关节内跟骨骨折使跟骨的宽度增加,改变跟骨原来的高度并对距下关节面造成严重的损坏。

治疗的主要目的是使跟骨的状态恢复到原样,进而保持足弓的完好性并复位各关节面[3]。

临床上的治疗方法有保守治疗及手术疗法,由于保守疗法的局限性很多问题得不到有效的解决,如Bohler角恢复、跟骨高度恢复、跟骨整复等。

随着医学影像技术的提高,手术切开复位固定被应用于关节内跟骨骨折的治疗。

由于骨折后软组织肿胀情况比较严重及局部的张力较高,过早手术将严重影响手术的成功率,所以一般在软组织肿胀好转及皮肤出现褶皱后进行手术,此时出现感染及皮瓣坏死的机会也比较小[4]。

因此本次研究在其伤后1~2周内给予手术。

跟骨后关节面是跟骨用来传导重力的最主要关节面,是跟骨的后关节面,因此后关节面的恢复情况及跟骨宽度的恢复非常重要。

在跟骨骨折复位后,可能会留下骨缺损,只有在压缩缺损比较严重并需要填补时,对其进行植骨是必要的治疗方法,否则会因渗血而影响切口的愈合。

研究表明植骨可有效预防骨折再次移位,并对骨折的愈合能力起到刺激的作用[5-6]。

植骨优先考虑自体的骨块。

SandersⅣ型的关节内跟骨骨折,很难达到良好复位,本次研究Ⅳ型5足采取早期距下关节的融合术,选择手术切开复位加钢板内固定进行治疗,疗效较满意。

术后一般会给予中药配合抗生素进行治疗。

本次研究对51例(60足)患者采取手术疗法进行治疗,优良率为90.0%,术后Bohler角、跟骨高度与术前相比差异有统计学意义(P<0.05),并且均未出现感染、皮瓣坏死、腓肠皮神经及腓骨长短肌腱受到损伤和钢板断裂等并发症。

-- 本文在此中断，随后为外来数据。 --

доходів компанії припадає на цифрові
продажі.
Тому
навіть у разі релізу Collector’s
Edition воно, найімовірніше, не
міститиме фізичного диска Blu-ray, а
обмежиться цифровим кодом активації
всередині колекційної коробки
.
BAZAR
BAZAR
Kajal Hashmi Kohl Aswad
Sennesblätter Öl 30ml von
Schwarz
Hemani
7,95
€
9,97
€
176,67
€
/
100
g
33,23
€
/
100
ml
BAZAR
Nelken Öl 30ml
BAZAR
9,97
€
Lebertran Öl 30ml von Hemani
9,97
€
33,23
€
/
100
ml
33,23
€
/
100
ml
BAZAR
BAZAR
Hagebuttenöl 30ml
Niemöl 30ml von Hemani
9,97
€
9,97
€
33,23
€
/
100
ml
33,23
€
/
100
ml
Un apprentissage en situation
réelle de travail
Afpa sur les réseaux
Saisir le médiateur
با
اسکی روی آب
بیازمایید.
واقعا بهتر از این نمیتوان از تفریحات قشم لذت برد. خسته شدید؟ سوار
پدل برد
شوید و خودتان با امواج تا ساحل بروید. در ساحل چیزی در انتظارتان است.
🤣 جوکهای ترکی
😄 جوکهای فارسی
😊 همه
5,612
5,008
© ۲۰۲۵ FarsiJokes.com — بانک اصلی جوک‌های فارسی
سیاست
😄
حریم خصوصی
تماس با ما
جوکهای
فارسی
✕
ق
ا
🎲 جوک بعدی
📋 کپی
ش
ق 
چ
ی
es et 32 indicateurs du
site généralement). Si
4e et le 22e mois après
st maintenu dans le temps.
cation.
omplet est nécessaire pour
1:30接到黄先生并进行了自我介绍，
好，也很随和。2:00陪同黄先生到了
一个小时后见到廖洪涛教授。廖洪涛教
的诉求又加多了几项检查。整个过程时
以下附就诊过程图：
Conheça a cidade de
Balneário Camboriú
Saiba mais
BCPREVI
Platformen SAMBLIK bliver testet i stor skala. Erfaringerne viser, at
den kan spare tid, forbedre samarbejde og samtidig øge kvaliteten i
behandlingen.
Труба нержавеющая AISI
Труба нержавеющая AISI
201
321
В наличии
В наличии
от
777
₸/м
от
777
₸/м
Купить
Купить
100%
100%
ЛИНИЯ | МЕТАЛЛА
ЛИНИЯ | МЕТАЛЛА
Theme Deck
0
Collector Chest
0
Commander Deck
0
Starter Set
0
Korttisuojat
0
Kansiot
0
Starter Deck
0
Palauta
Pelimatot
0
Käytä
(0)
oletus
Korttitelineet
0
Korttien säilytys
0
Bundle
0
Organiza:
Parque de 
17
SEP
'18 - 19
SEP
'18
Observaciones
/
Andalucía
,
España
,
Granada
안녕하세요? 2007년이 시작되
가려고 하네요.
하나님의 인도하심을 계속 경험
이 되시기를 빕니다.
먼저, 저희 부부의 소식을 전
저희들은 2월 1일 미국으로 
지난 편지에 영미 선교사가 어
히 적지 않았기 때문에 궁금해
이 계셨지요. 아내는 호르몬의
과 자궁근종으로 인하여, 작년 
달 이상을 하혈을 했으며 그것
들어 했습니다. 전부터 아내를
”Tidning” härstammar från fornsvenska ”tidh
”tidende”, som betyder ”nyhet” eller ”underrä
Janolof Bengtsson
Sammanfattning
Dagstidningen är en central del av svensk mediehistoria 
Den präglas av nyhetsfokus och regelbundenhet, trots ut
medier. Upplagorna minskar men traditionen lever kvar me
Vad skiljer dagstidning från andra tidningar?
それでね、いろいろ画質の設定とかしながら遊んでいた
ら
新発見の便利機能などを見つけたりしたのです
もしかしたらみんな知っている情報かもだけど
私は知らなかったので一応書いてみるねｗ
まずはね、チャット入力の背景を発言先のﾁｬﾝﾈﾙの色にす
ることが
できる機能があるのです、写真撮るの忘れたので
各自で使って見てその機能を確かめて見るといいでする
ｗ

由此可见,手术疗法可以有效治疗关节内跟骨骨折,应在临床中推广应用。

参考文献
[1]夏宝玉,冯后祥,张双宝,等.手术治疗跟骨关节内骨折51例体会[J].中医药临床杂志,2011,23(6):543-544.
[2]王锋宝,何强,刘宝平,等.外侧入路切开复位内固定治疗48例关节内跟骨骨折临床分析[J].河北北方学院学报,2010,27(6):35-36.
[3]周勃,赵滨,尹培荣.手术治疗跟骨关节内骨折的临床疗效[J].贵州医学院学报,2011,36(6):626-627.
[4]张志伟,马骁.手术治疗跟骨关节内骨折效果不良原因分析[J].中国骨伤,2008,21(8):589-590.
[5]戴海伟,赵必允.手术治疗跟骨关节内骨折的疗效分析[J].中国基层医药,
2012,19(8):1207-1208.
[6]张利军.手术治疗跟骨关节内骨折的临床疗效[J].中国医药指南,2011,9(8):235-236.。